I have been at Mwandi Mission Hospital for a few weeks now, and every day I discover something new! Whether it’s that “tape” is referred to as “strapping” here or how to do a paracentesis or what abdominal TB looks like, I feel like I am in a constant state of learning. Lucky for me, I have found wonderful teachers in the hospital staff who patiently answer my many questions.
I’ve also been surprised to find that some diseases that I knew how to treat in America, I struggle to treat here because of different testing and medication options. It can be humbling to feel lost and clueless much of the time, and I’ve had to bite my tongue repeatedly to stop myself from saying, “In America we would…,” just to prove that I do know how to practice medicine somewhere!
So, I was excited when I finally had the chance to switch from student to teacher. It started when I casually mentioned to the physical therapist at the hospital that I like to do yoga. The next day she asked me if I would teach the staff! She coordinated the time and place and I showed up expecting only three people but found nearly 20!

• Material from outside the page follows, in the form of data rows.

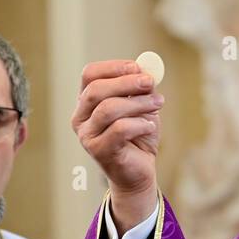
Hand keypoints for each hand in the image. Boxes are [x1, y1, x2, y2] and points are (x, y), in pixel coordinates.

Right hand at [71, 60, 161, 230]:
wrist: (140, 171)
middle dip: (126, 83)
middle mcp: (80, 117)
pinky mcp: (99, 151)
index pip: (89, 75)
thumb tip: (147, 67)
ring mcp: (86, 136)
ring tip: (158, 103)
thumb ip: (141, 87)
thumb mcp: (142, 106)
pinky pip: (119, 130)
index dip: (113, 67)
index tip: (137, 67)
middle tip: (150, 83)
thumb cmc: (138, 136)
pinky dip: (139, 124)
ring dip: (137, 103)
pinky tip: (150, 126)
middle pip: (96, 90)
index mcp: (87, 102)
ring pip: (108, 109)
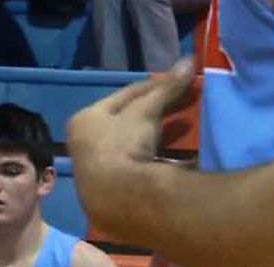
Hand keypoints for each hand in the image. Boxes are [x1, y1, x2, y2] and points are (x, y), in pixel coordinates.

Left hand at [68, 58, 194, 206]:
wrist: (115, 199)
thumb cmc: (122, 144)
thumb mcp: (145, 112)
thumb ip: (165, 89)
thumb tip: (188, 60)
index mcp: (85, 120)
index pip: (123, 95)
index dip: (153, 86)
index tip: (176, 80)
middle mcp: (84, 144)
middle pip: (126, 121)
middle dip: (157, 112)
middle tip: (185, 103)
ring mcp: (97, 170)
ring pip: (133, 145)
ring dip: (158, 136)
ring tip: (185, 128)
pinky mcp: (112, 192)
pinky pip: (139, 166)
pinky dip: (157, 158)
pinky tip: (178, 157)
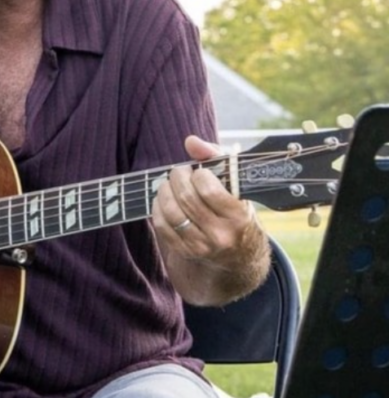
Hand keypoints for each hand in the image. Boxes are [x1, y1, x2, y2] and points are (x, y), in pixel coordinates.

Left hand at [152, 136, 268, 304]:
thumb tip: (191, 142)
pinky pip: (161, 225)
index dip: (199, 174)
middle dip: (177, 177)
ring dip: (164, 191)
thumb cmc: (235, 208)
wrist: (238, 255)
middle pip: (186, 198)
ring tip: (169, 184)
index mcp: (239, 216)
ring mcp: (202, 247)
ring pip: (171, 212)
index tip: (200, 172)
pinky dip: (158, 208)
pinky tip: (164, 201)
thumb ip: (215, 156)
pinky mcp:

Yoga was great fun and it reminded me of the importance of entering new experiences with a beginner’s mind. My favorite yoga instructor, Adriene Mishler, defines this state as “A zen-like place where you don’t know all the answers and you don’t have to! You trust and enjoy the ride…[as you] drop all preconceptions and open yourself up to all…possibilities.”
Beginner’s mind makes it easier to say, “I don’t know” for the sixth time that day or to stumble through speaking Lozi, or to apologize when I unknowingly make a cultural faux pas. I hope to carry the humility and openness of a beginner’s mind with me as I continue to learn day-by-day how to serve and love my patients well.